October 4, 2012, ‘Authorizing Moral Crusades: Rights Talk and Literary Trafficking’



Anthropology Colloquium is the department’s speaker series that invites a mixture of anthropologists from within and outside of UBC to present their research. This speaker series is scheduled throughout the academic year, typically with a lunch reception in the AnSo Lounge.
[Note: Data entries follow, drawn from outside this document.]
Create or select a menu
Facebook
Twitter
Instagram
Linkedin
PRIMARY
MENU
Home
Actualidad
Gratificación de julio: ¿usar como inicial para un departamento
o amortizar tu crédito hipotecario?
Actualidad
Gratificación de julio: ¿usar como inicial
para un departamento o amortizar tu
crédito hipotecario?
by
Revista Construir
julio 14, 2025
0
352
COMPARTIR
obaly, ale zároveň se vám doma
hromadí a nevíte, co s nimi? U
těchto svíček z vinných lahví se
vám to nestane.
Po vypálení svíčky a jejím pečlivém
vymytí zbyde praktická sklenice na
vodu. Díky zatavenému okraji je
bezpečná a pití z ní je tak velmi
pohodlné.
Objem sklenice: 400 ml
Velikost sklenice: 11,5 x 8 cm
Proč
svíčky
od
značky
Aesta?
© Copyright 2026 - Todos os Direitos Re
Authorizing Moral Crusades: Rights Talk and Literary Trafficking

Thursday October 4th, 2012
Michael Ames Theatre – Museum of Anthropology, 11:30-1:00

Dr. Lila Abu-Lughod

Joseph L. Buttenwieser Professor of Social Science
Director, Center for the Study of Social Difference
Director, Middle East Institute
Department of Anthropology/Institute for Research on Women and Gender
Columbia University

Abstract:
What lies behind the new American common-sense that we should go to war for global women’s rights? This lecture will show how two industries that we rarely think of together are authorizing the current moral crusade to save Muslim women: the international human rights regime and mass-market publishing, which has brought us a sordid genre of pulp non-fiction about Muslim women’s bondage and oppression. Drawing on her experiences in rural Egypt over the past thirty years and urging us to think carefully about our own lives, Professor Abu-Lughod offers an alternative way to think about the key terms of this crusade—choice versus force, freedom versus bondage.